[Page-level text extractions]

###

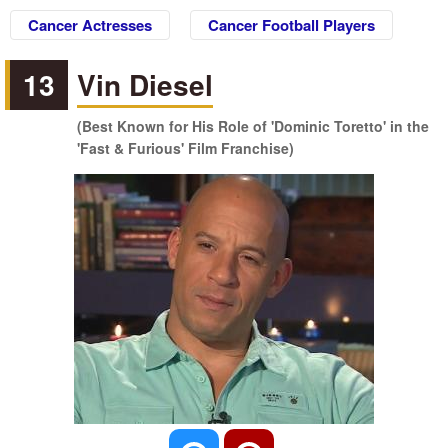
Cancer Actresses
Cancer Football Players
13
Vin Diesel
(Best Known for His Role of 'Dominic Toretto' in the
'Fast & Furious' Film Franchise)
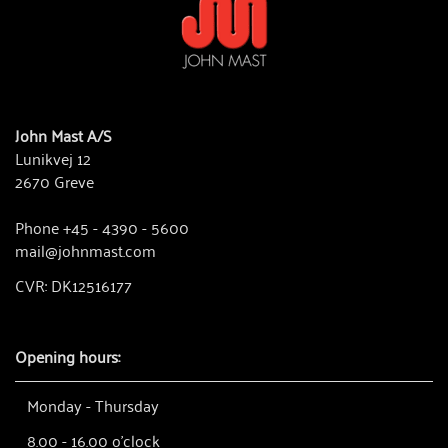
John Mast A/S
Lunikvej 12
2670 Greve
Phone +45 - 4390 - 5600
mail@johnmast.com
CVR: DK12516177
Opening hours:
Monday - Thursday
8.00 - 16.00 o'clock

###

_Goal of the exercise_
Copy the text lines of these entries verbatim, leaving out the pictures.

_Exercise response_
Cancer Actresses
Cancer Football Players
13
Vin Diesel
(Best Known for His Role of 'Dominic Toretto' in the
'Fast & Furious' Film Franchise)
John Mast A/S
Lunikvej 12
2670 Greve
Phone +45 - 4390 - 5600
mail@johnmast.com
CVR: DK12516177
Opening hours:
Monday - Thursday
8.00 - 16.00 o'clock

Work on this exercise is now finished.